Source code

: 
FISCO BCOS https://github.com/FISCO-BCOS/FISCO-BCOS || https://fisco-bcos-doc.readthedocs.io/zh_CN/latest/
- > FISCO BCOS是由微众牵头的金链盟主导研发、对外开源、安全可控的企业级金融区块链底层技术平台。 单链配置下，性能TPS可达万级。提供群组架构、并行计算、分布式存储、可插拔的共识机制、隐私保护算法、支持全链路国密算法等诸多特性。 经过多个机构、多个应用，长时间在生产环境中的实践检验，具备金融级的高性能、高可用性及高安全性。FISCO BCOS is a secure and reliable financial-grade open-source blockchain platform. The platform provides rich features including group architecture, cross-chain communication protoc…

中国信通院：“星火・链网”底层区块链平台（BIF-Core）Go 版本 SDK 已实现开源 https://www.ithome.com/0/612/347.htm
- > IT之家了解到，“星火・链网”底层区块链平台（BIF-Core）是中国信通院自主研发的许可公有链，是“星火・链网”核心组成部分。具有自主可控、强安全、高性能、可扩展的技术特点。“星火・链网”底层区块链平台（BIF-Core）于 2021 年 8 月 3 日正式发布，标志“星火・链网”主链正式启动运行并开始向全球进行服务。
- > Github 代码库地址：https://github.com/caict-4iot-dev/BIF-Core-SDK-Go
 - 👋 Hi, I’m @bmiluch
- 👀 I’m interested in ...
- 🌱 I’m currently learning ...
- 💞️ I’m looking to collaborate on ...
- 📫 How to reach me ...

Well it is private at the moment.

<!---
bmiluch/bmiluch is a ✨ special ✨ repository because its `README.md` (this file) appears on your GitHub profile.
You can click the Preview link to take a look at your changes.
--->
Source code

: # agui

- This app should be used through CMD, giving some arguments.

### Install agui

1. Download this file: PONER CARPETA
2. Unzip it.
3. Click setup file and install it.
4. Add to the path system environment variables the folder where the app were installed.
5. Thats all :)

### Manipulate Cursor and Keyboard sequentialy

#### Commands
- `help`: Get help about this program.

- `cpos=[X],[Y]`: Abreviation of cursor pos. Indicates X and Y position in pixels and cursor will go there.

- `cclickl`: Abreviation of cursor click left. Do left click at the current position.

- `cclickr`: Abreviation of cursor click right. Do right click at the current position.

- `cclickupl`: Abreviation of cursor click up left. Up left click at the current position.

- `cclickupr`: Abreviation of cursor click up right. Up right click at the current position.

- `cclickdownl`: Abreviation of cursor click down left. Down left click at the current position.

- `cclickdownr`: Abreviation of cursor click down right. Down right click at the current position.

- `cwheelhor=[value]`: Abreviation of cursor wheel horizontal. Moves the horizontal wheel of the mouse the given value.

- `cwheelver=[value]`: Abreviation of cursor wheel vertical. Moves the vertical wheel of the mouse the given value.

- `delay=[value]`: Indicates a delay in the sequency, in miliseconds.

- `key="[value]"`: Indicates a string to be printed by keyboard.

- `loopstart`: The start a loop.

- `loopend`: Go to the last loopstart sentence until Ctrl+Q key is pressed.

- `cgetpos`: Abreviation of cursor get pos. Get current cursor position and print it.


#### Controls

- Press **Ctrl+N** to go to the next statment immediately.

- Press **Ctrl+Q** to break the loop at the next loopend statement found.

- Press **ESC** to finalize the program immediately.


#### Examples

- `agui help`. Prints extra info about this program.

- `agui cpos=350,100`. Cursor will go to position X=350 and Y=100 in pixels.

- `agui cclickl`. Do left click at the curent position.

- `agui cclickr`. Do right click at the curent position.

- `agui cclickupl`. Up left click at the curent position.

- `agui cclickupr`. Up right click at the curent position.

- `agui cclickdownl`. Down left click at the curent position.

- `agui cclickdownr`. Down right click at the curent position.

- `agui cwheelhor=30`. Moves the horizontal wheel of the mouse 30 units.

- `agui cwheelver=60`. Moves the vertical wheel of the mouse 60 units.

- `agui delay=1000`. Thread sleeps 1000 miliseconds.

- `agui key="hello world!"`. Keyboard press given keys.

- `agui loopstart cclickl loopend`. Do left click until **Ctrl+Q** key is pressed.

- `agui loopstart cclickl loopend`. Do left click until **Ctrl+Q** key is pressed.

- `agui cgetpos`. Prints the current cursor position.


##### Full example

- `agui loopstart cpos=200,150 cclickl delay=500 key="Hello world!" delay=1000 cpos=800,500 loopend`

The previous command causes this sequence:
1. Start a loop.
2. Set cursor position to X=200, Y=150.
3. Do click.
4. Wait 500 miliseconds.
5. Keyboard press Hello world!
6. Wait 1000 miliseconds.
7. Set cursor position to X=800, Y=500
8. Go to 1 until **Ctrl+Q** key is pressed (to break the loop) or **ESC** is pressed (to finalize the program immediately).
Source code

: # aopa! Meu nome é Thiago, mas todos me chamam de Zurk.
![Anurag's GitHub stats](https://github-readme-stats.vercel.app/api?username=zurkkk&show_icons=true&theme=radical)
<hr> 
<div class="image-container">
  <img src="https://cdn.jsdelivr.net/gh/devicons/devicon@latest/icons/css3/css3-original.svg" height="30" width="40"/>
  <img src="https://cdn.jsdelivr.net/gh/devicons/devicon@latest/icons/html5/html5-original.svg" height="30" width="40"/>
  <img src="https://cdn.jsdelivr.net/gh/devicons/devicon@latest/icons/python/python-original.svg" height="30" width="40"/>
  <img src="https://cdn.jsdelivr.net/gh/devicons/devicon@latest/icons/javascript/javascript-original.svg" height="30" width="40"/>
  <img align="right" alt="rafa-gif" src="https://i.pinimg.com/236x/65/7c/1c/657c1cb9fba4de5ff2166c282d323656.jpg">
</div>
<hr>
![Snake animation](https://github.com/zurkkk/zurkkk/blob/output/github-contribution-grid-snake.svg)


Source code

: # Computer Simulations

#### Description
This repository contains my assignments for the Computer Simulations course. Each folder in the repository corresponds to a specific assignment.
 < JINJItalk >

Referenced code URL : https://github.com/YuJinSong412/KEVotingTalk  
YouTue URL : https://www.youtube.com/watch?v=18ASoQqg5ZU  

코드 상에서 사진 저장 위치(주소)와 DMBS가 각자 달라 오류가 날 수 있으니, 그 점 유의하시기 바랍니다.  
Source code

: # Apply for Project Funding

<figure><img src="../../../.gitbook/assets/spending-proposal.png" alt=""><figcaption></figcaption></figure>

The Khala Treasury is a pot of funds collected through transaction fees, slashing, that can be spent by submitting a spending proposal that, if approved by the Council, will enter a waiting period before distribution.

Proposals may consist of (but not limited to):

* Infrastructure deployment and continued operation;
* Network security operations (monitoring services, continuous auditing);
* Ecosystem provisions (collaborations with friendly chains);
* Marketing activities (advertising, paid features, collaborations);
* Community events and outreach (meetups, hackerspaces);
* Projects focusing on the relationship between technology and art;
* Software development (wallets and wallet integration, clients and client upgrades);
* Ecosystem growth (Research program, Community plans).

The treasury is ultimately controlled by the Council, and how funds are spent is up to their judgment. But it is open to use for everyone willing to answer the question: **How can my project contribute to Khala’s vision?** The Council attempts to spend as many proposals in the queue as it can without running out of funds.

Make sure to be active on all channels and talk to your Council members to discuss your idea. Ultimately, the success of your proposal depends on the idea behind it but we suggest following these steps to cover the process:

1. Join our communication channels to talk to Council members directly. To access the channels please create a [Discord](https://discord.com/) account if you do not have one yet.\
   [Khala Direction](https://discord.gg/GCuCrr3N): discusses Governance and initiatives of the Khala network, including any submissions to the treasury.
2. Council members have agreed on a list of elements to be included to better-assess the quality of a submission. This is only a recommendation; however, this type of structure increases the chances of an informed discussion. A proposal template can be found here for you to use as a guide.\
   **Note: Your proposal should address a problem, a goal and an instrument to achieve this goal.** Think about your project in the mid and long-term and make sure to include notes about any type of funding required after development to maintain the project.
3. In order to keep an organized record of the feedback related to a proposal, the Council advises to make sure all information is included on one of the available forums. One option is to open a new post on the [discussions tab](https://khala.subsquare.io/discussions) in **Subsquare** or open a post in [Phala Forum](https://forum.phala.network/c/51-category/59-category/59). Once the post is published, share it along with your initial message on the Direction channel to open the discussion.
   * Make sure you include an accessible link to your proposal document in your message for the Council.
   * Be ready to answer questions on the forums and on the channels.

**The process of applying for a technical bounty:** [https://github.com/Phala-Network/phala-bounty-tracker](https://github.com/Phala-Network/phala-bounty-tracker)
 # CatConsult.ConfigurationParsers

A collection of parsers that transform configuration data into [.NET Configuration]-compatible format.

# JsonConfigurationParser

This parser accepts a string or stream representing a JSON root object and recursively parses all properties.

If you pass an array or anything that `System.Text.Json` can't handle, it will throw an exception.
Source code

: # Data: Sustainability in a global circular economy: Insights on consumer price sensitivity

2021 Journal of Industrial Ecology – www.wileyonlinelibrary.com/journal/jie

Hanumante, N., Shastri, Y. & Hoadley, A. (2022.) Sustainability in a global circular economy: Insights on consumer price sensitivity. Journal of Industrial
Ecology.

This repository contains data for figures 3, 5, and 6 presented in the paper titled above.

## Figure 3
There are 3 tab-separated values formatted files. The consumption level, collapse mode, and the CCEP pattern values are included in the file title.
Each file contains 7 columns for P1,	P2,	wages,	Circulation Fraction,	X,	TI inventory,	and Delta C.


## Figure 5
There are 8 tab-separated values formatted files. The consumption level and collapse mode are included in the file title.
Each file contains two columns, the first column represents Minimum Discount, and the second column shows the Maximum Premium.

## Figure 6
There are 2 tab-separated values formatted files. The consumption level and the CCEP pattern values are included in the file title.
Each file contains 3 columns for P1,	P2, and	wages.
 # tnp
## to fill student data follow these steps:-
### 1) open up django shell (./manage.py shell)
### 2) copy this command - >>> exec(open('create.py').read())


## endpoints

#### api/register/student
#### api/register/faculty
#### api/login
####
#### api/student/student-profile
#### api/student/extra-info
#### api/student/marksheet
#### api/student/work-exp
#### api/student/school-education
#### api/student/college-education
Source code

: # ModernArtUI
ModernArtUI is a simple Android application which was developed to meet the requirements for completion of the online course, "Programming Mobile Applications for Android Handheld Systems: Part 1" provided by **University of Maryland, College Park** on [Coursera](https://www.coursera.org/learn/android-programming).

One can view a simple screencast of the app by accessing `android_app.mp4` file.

^^^^^^^^^^^^^^^^

Problem:
Can you convert the material, starting with the line containing "for Project Funding" and going through the line containing "The treasury is", into a JSON list of strings with one string per line and blank lines omitted?

Exercise output:
[
  ": # Apply for Project Funding",
  "<figure><img src=\"../../../.gitbook/assets/spending-proposal.png\" alt=\"\"><figcaption></figcaption></figure>",
  "The Khala Treasury is a pot of funds collected through transaction fees, slashing, that can be spent by submitting a spending proposal that, if approved by the Council, will enter a waiting period before distribution.",
  "Proposals may consist of (but not limited to):",
  "* Infrastructure deployment and continued operation;",
  "* Network security operations (monitoring services, continuous auditing);",
  "* Ecosystem provisions (collaborations with friendly chains);",
  "* Marketing activities (advertising, paid features, collaborations);",
  "* Community events and outreach (meetups, hackerspaces);",
  "* Projects focusing on the relationship between technology and art;",
  "* Software development (wallets and wallet integration, clients and client upgrades);",
  "* Ecosystem growth (Research program, Community plans).",
  "The treasury is ultimately controlled by the Council, and how funds are spent is up to their judgment. But it is open to use for everyone willing to answer the question: **How can my project contribute to Khala’s vision?** The Council attempts to spend as many proposals in the queue as it can without running out of funds."
]